• 文書抜粋
----------

弁護士 中野 博和(ロア・ユナイテッド法律事務所)
2022年9月

シフト制従業員につき、会社の判断でシフトを削減することができますか?

1 所定労働日数についての合意の有無
 まず、雇用契約書の記載や勤務実態等からして、使用者と従業員との間で、所定労働日数についての合意が認められる場合において、使用者の「責めに帰すべき事由」(民法536条2項)に該当するときは、賃金請求権が認められます(萬作事件・東京地判平成29年6月9日労ジャ73号40頁、ホームケア事件・横浜地判令和2年3月26日労判1236号91頁など)。
 上記ホームケア事件では、裁判所は、「本件雇用契約における所定労働日数に係る合意は、上記各契約書の記載のみにとらわれることなく、本件請求期間より前の控訴人(注:従業員を指します。)の勤務実態等の実情も踏まえて、契約当事者の意思を合理的に解釈して認定するのが相当である。」とした上で、「本件請求期間より前である平成29年以前は、おおむね週4日勤務していたものと推認されるから、本件雇用契約における所定労働日数に係る合意は、契約当事者の意思を合理的に解釈すれば、週4日であったと認めるのが相当である。」として所定労働日数を認定しています。

----------

• 提示された行

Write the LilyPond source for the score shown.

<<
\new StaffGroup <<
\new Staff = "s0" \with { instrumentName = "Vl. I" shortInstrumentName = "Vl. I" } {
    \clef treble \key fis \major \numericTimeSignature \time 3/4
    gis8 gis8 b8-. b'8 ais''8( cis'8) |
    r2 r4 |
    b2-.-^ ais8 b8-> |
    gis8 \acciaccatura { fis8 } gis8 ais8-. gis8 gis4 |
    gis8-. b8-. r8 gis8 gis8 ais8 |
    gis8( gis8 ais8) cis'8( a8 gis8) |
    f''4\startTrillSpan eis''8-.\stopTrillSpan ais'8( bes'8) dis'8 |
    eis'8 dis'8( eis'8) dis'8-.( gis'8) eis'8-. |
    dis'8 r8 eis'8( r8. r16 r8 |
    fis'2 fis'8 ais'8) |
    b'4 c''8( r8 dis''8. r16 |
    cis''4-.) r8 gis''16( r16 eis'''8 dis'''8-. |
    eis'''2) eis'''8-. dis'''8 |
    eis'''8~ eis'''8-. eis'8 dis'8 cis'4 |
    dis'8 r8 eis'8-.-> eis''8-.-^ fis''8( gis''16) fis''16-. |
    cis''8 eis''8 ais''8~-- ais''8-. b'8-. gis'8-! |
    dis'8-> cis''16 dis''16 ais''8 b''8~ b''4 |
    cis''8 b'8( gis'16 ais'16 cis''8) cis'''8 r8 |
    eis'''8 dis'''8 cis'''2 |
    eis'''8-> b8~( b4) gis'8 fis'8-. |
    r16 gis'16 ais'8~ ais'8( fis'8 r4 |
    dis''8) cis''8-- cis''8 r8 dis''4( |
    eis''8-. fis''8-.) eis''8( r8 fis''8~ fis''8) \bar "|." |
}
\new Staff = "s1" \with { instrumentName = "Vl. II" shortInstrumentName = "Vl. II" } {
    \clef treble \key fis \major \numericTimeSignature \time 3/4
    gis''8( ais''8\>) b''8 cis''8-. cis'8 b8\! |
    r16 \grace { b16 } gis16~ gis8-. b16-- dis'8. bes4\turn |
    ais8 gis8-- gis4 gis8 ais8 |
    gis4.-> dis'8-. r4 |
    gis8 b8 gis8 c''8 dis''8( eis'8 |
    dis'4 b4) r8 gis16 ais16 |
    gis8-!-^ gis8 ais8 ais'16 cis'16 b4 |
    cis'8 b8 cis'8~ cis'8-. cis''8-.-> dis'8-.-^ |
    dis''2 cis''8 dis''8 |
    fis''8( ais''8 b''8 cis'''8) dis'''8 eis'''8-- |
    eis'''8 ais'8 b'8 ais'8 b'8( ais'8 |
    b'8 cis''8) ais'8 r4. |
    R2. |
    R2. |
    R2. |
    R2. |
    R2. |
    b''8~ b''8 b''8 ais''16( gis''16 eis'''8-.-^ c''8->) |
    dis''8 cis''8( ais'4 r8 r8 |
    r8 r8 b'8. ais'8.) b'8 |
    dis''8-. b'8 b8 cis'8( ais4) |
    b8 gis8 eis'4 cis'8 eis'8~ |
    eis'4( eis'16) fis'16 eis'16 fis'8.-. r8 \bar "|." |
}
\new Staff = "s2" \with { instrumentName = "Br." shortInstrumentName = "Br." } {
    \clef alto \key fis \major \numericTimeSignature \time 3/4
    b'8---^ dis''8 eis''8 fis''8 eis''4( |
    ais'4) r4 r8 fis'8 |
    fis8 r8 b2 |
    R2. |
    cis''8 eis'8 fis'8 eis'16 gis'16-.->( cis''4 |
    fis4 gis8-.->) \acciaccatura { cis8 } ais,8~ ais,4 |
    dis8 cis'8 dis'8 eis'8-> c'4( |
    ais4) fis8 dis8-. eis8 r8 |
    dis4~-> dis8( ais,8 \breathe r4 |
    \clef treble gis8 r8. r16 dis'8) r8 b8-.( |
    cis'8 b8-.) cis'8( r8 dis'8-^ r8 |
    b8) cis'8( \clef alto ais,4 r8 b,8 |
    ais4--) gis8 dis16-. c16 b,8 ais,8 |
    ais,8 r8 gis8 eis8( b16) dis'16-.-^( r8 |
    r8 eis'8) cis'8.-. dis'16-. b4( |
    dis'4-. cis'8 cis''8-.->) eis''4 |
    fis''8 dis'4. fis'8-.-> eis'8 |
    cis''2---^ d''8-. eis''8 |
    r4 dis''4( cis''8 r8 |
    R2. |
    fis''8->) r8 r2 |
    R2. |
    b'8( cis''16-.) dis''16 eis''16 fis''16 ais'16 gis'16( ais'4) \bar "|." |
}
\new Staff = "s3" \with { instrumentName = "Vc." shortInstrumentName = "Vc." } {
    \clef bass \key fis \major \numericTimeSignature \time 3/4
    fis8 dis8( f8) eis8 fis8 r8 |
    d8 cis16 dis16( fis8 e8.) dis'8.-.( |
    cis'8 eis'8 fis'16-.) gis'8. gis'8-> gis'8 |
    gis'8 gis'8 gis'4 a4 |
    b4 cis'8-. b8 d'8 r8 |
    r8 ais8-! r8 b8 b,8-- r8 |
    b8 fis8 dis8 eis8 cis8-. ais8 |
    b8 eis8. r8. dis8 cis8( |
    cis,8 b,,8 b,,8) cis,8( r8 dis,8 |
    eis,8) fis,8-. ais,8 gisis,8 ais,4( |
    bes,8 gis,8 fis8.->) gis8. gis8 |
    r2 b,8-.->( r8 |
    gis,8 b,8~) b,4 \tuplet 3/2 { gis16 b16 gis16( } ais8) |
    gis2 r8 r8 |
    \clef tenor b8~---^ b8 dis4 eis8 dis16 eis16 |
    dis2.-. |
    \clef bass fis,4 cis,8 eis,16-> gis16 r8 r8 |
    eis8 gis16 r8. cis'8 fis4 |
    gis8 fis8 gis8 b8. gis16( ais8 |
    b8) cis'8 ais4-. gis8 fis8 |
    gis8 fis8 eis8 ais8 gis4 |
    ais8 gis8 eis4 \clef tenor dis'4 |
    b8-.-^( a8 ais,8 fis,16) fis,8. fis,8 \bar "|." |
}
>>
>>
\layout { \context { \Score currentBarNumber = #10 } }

----------

• 実施事項 1
シフト削減に関する解説で、ホームケア事件の裁判所は所定労働日数を週何日と認定しましたか?
• 実施事項 2
シフト制従業員のシフト削減に関する解説を、最後の文の後から書き進めてください。

• 記述回答 1
週4日です。

• 記述回答 2
 また、ここで認められる賃金月額は、「当該月の日数×所定労働日数÷7」で当該月の出勤日数を計算し、出勤日数に1日あたりの賃金(時給制の場合は、1日あたりの労働時間数に時給を乗じて日給を算定します。)を乗じて算定した金額が当該月の賃金となるものと解されます(前掲萬作事件)。ただし、シフト削減前の1日あたりの賃金の平均額とシフト削減後の1日あたりの賃金の平均額の差額を算定し、これにシフト削減後の日数を乗じた額とする裁判例(医療法人社団新拓会事件・東京地判令和3年12月21日労判1266号44頁)もあります。
 なお、使用者の「責めに帰すべき事由」(民法536条2項)は、使用者の故意、過失又は信義則上これと同視すべき事由をいうものと解されておりますので、従業員が業務とは関係なく怪我や病気になったことによりシフトを削減するような場合には、賃金請求権は認められません。ただし、使用者に過失がない機械・設備の故障や検査、監督官庁の勧告による操業停止など、使用者側の領域において生じたものといいうる経営、管理上の障害の場合には、休業手当(労基法26条)を支払う必要があります(ノースウエスト航空(会社側上告)事件・最判昭和62年7月17日労判499号6頁、水町勇一郎「詳解労働法(第2版)」〔東京大学出版会・2021年〕643頁以下など)。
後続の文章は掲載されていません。